Where Phonogram‘s first volume Rue Britannia, radiated nostalgia, Singles Club is about the immediacy of pop music, and the power that lies in the pop moment. Appropriately, most of the new characters are around about twenty, rather than approaching thirty, as was the case with most of the cast of Rue Britannia. It’s about how great clubs are, especially when you’re twenty and all you want to is dance and have fun, even if there are some people who can’t live in the moment, and really need to get over themselves.

Gillen’s writing continues to improve. Though informed by a broad and deep knowledge of pop music, his script here is less demanding of an equal knowledge in the reader when compared with Rue Britannia.

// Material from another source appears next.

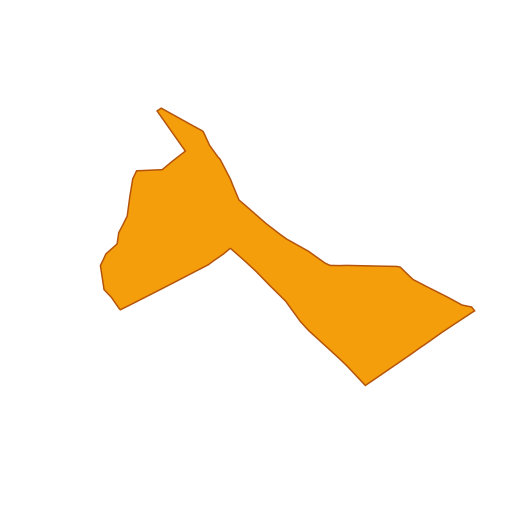 the district of Bayangol, Ulaanbaatar, Mongolia, rotated 233°
{"feature_id": "93677404B56181077288727", "entity_name": "Bayangol", "entity_type": "district", "adm_level": 2, "iso_a3": "MNG", "parent_name": "Mongolia", "parent_adm1": "Ulaanbaatar", "projection": "albers", "projection_center": [106.848, 47.91], "detail": "fine", "context": "isolated", "style": "filled", "palette": "amber", "viewbox_px": 512, "rotation_deg": 233, "n_neighbors": 0, "source": "geoboundaries", "source_scale": "gbopen_adm2", "svg_char_len": 1226}
<svg xmlns="http://www.w3.org/2000/svg" viewBox="0 0 512 512"><g transform="rotate(233 256 256)"><path d="M381.4,233.0L389.8,220.8L395.9,211.9L391.8,204.0L389.9,202.0L379.4,191.0L365.2,177.0L364.2,174.7L361.1,168.7L357.2,160.3L355.0,158.2L349.3,152.4L349.1,151.2L348.0,137.4L345.0,131.9L342.0,126.0L330.0,119.5L321.1,114.7L320.7,114.4L310.2,115.6L296.0,115.1L294.7,115.3L293.1,123.8L288.5,149.7L283.9,176.1L280.0,199.5L277.7,212.7L277.7,219.4L277.2,231.2L277.6,239.3L277.2,240.3L259.1,244.0L244.2,246.7L223.7,249.3L202.1,252.5L176.9,252.0L164.7,253.2L157.7,254.5L146.5,256.6L124.6,260.7L113.5,262.5L108.8,263.0L88.7,265.2L86.8,265.4L86.3,275.6L85.4,295.7L84.3,320.8L84.0,332.8L83.7,337.4L83.1,358.4L82.3,372.5L80.9,394.6L80.6,397.6L85.5,397.5L92.9,391.0L107.5,384.4L128.8,373.9L140.8,368.2L142.6,367.3L147.8,366.4L160.3,364.5L162.9,362.2L174.5,347.4L194.2,322.4L198.0,317.0L203.9,309.5L208.7,306.9L222.6,302.5L227.9,300.9L251.0,290.7L259.4,288.1L276.1,283.5L296.3,279.3L311.0,276.1L328.1,280.5L331.8,281.6L343.8,283.7L354.7,285.5L358.1,285.2L372.2,285.5L387.0,288.7L388.5,288.3L400.2,283.0L420.0,274.2L431.1,269.3L431.4,264.3L382.3,262.7L382.0,245.6L381.4,233.0Z" fill="#f59e0b" stroke="#b45309" stroke-width="1.5"/></g></svg>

You don’t really need to have heard Pull Shapes to understand the references to it, or even to have a clue who the Pipettes are. The comic makes it clear that this is a record that some people think is the greatest pop tune ever, and others are a bit snobbish about. And that’s all you need.

McKelvie’s artwork bursts into life here. The adoption of plain, simple, six, eight or nine panel grids imposes a discipline that allows McKelvie to express himself with simplicity, his line is gorgeous, and colour provides a sense of reality that’s perhaps not entirely there in Rue Britannia. A lovely comic that you should read. Phonogram continues with Immaterial Girl.